Like the front, the rear seats have been redesigned and offer a little more bolstering on top of higher-density foam that promises extended comfort on longer drives. The seats are heated and there’s a good amount of both leg and headroom and it’s a surprisingly roomy cabin for its size with a deep 474-litre boot.
ON THE ROAD
- Engine: 170kW/420Nm 2.5 litre turbocharged petrol inline four
- Transmission: Six-speed automatic, front wheel drive
- Suspension: MacPherson strut front, multi-link independent rear
- Brakes: 297mm ventilated front discs, 278mm solid rear discs
- Steering: Electric power steering, 11.2m turning circle
- Towing Capacity: 1500kg braked, 550kg unbraked
It’s also pretty hushed on the right road surfaces and quieter than any model before it, even on the thin-walled and wide 19-inch rubber the Atenza comes with. Coarse chip surfaces aren’t so forgiving but they rarely are on such big rims.
Ride comfort is suited to some of our poorer country roads including gravel surfaces, and the slightly soft ride that isn’t very dynamic is well compromised for its intended market.
But where the old model fell short in engine performance the new turbo is comprehensively better and far more refined. The engine puts out a meaty 170kW and 420Nm, but we’re told that on 98RON (the turbo can use regular unleaded just fine) it puts out closer to 184kW.
Mazda’s tricky twin-outlet exhaust design helps spool the turbo early and the full 420Nm of torque is available from 2000rpm, at least on paper. In real life it doesn’t feel so wild which is a good thing, given the model only drives the front wheels unlike the quicker all-wheel drive MPS of old.
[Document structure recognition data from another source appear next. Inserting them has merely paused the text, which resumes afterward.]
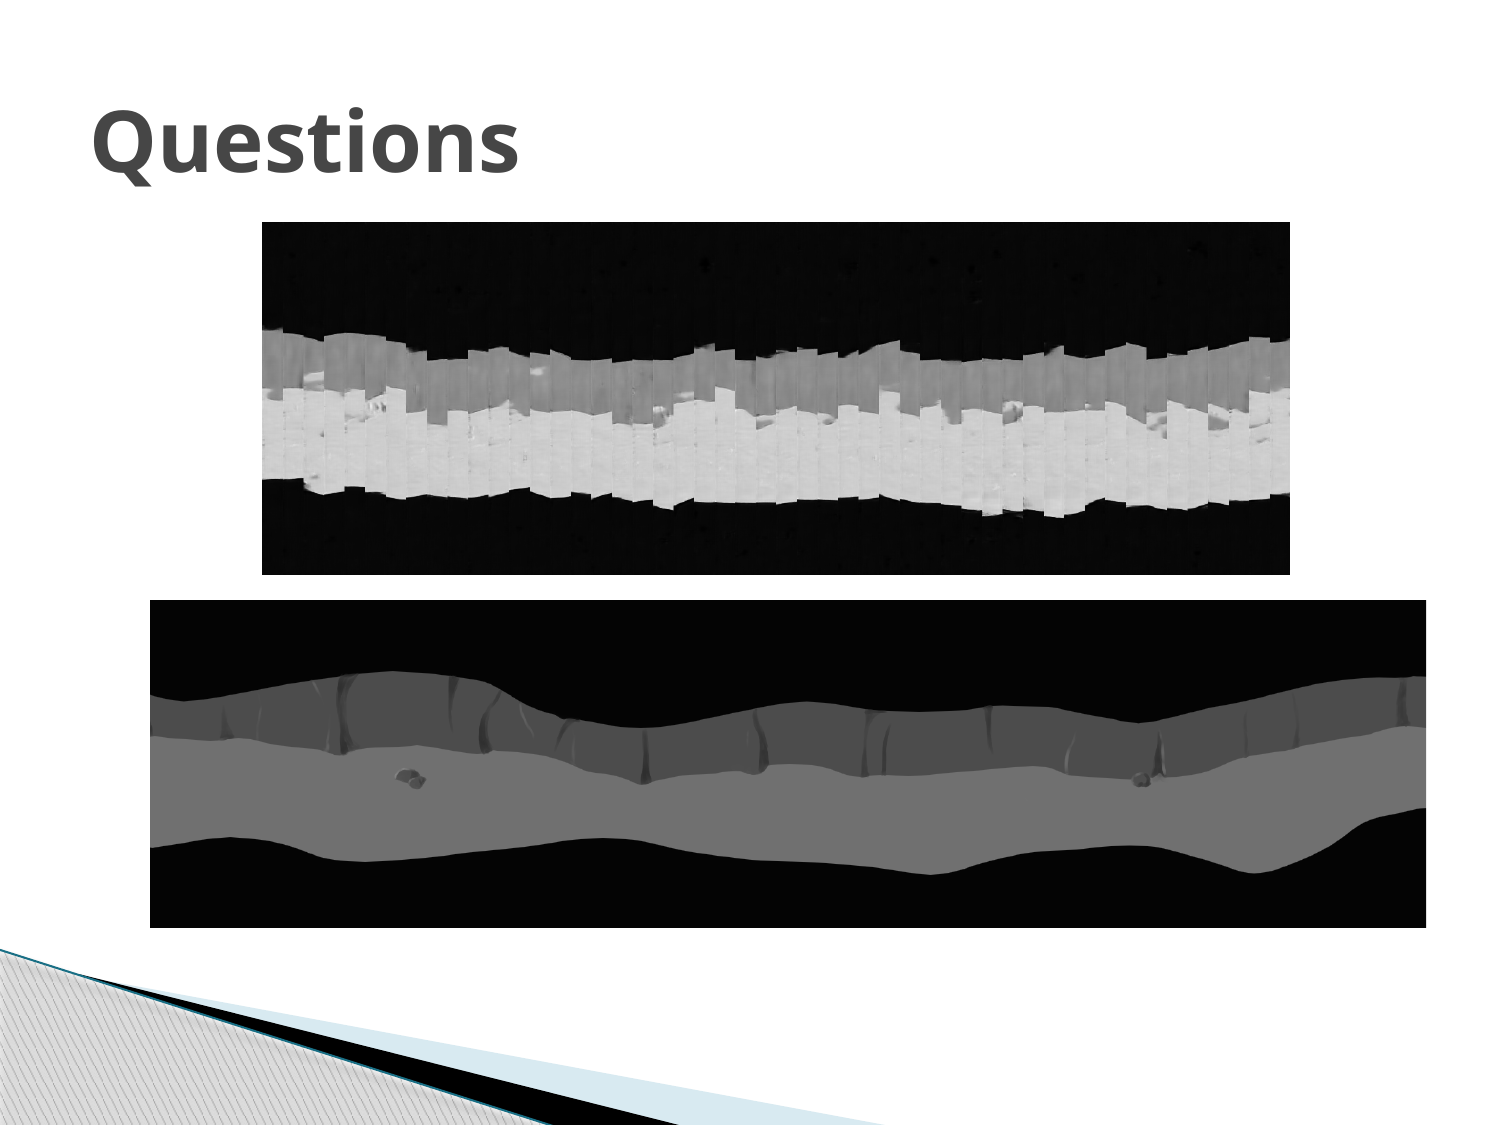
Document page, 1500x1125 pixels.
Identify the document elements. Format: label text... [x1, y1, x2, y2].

title Questions [75, 45, 1425, 233]
picture [262, 222, 1290, 576]
picture [149, 599, 1427, 929]
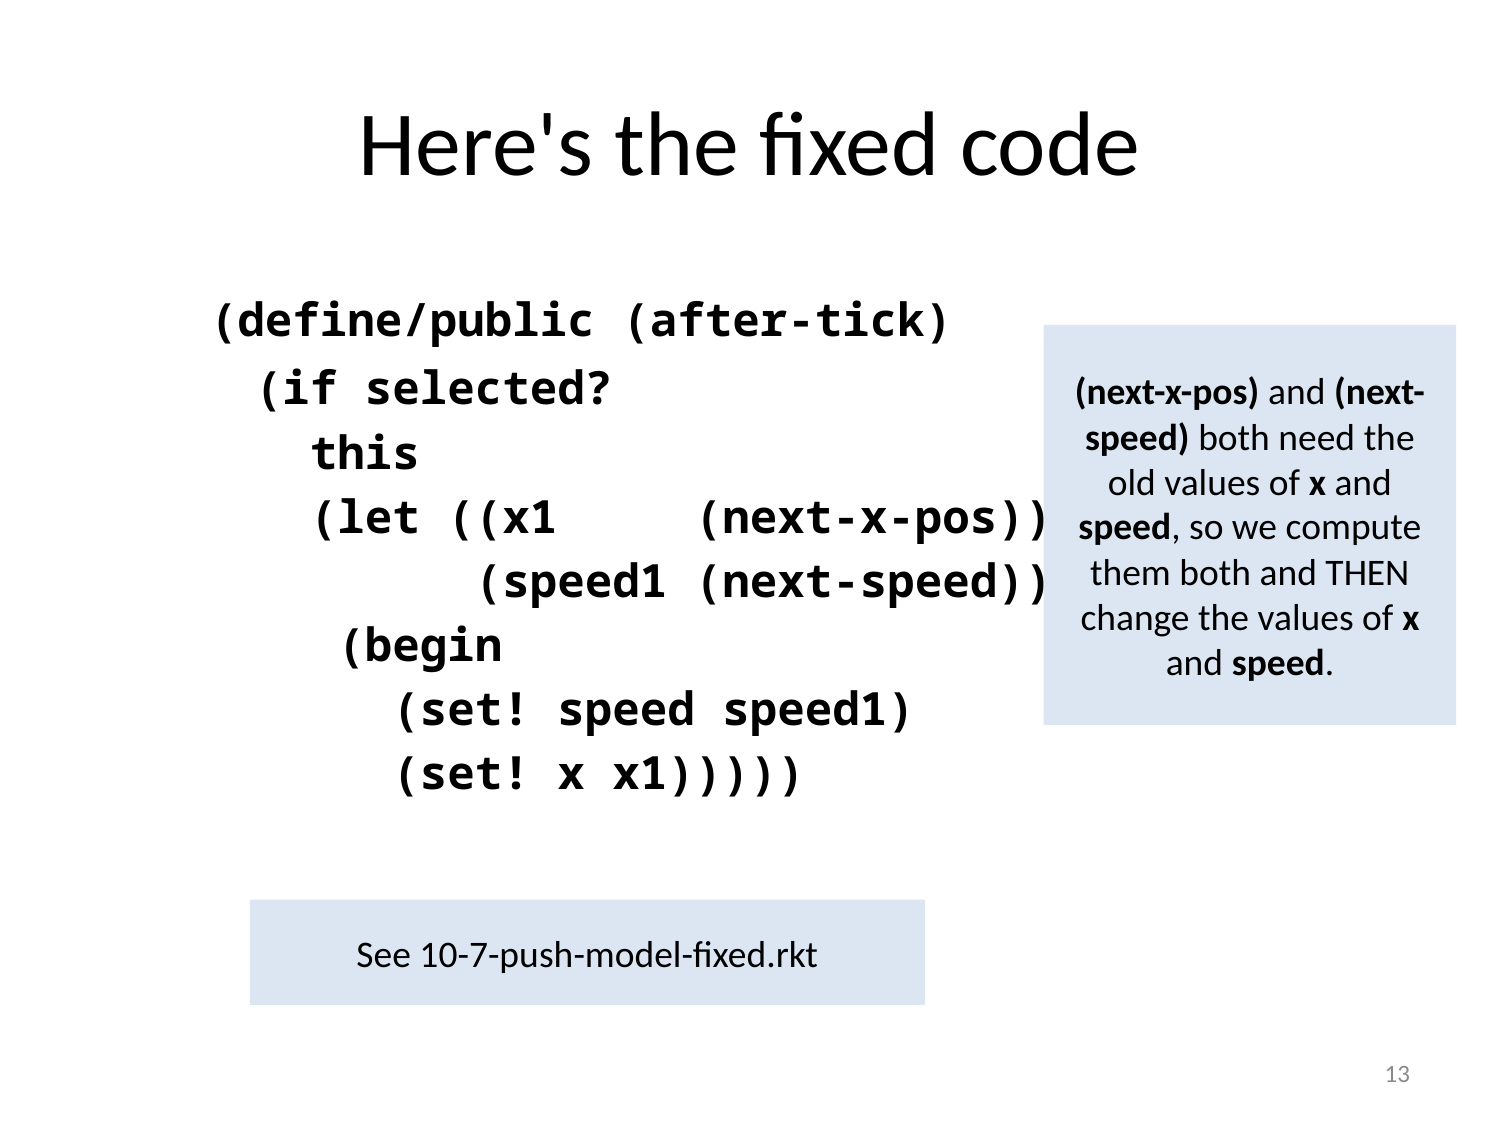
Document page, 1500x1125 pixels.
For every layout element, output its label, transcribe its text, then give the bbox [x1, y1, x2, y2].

text_box See 10-7-push-model-fixed.rkt [248, 898, 927, 1007]
slide_number 13 [1074, 1042, 1425, 1103]
text_box (next-x-pos) and (next-speed) both need the old values of x and speed, so we compute them both and THEN change the values of x and speed. [1042, 323, 1458, 727]
title Here's the fixed code [75, 45, 1425, 233]
list (define/public (after-tick) (if selected? this (let ((x1 (next-x-pos)) (speed1 (next-speed))) (begin (set! speed speed1) (set! x x1))))) [75, 262, 1425, 1005]
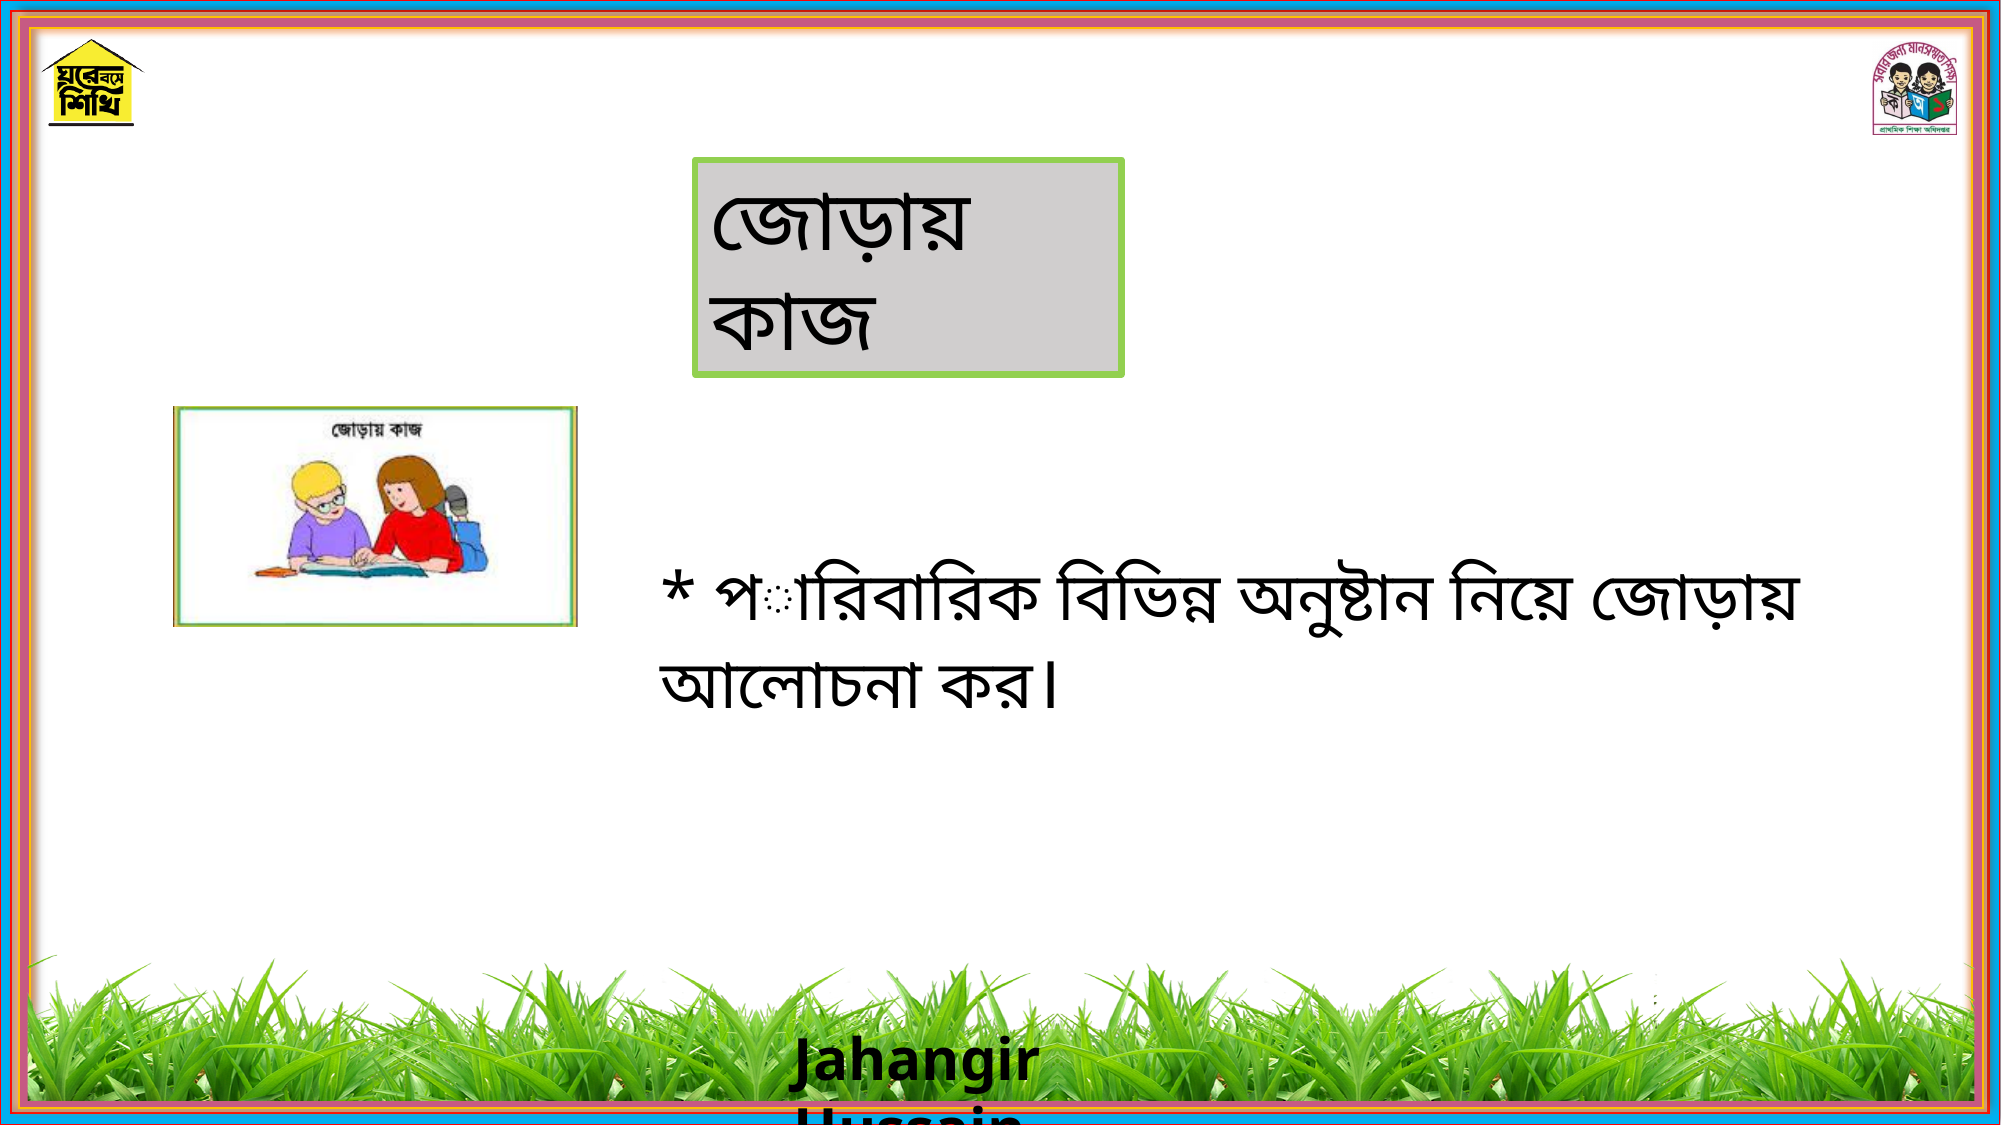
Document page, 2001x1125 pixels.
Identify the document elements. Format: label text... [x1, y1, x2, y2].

picture [172, 406, 578, 627]
picture [27, 21, 155, 149]
picture [1872, 41, 1957, 135]
text_box * পারিবারিক বিভিন্ন অনুষ্টান নিয়ে জোড়ায় আলোচনা কর। [645, 546, 1915, 732]
picture [27, 954, 1975, 1101]
text_box জোড়ায় কাজ [695, 159, 1122, 375]
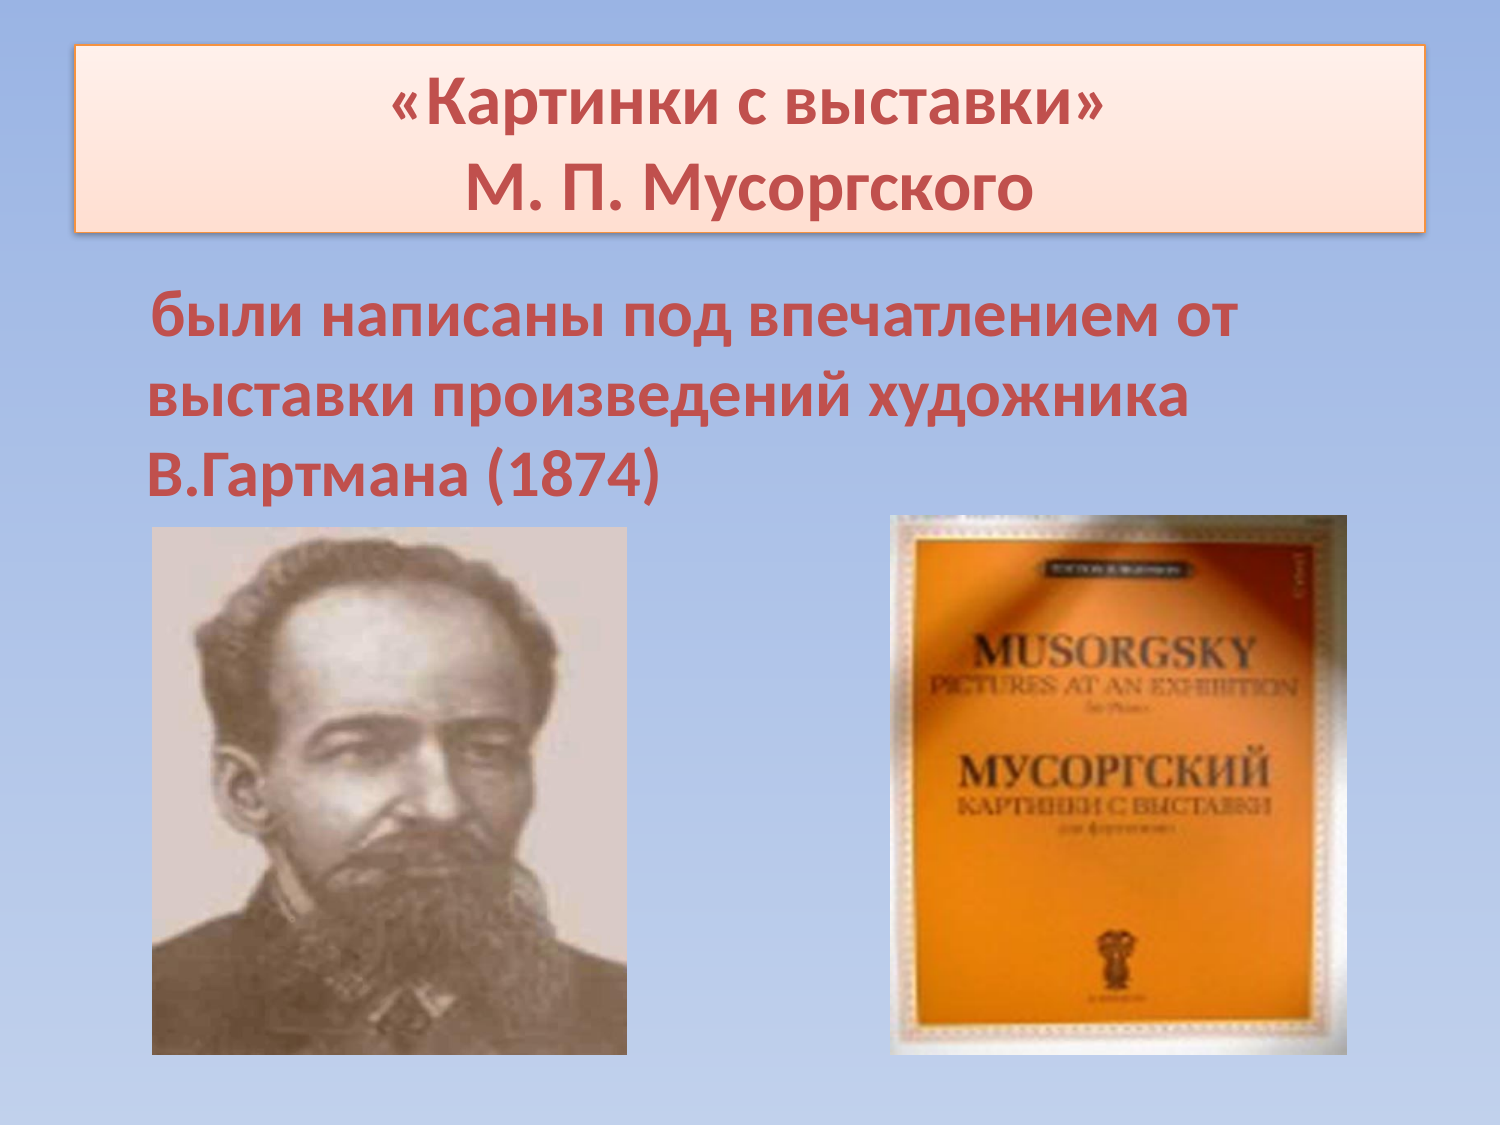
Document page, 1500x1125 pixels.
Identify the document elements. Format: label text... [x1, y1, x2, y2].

list были написаны под впечатлением от выставки произведений художника В.Гартмана (1874) [75, 262, 1425, 1005]
title «Картинки с выставки» М. П. Мусоргского [74, 44, 1426, 233]
picture [890, 515, 1347, 1055]
picture [152, 527, 627, 1055]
Still, torque truncating and traction control is unobtrusive yet tames torque steer when pushing with mild enthusiasm. Kick down further onto the pedal and there’s some tugging at the wheel but the added power and responsive six-speed auto make for a more enjoyable drive. The re-tuned steering also feels heavier after a quarter of turn but it’s accurate and responsive at slow speed.
It’s a superior driving experience than before, and with claimed fuel consumption of 7.6L/100km it’s just under 10 per cent thirstier than the old motor even with its new cylinder-deactivation.
TMR VERDICT | OVERALL
The new Mazda6 is a better sedan and wagon than before at the top-end of the model range thanks to the new turbo engine. Just keep in mind this is not a return to sports car form, even if it is a glimmer of what could be done. Instead, the focus on improved refinement and ride quality with an effortless engine has paid off, and the new Mazda6 is a strong proposition in its class.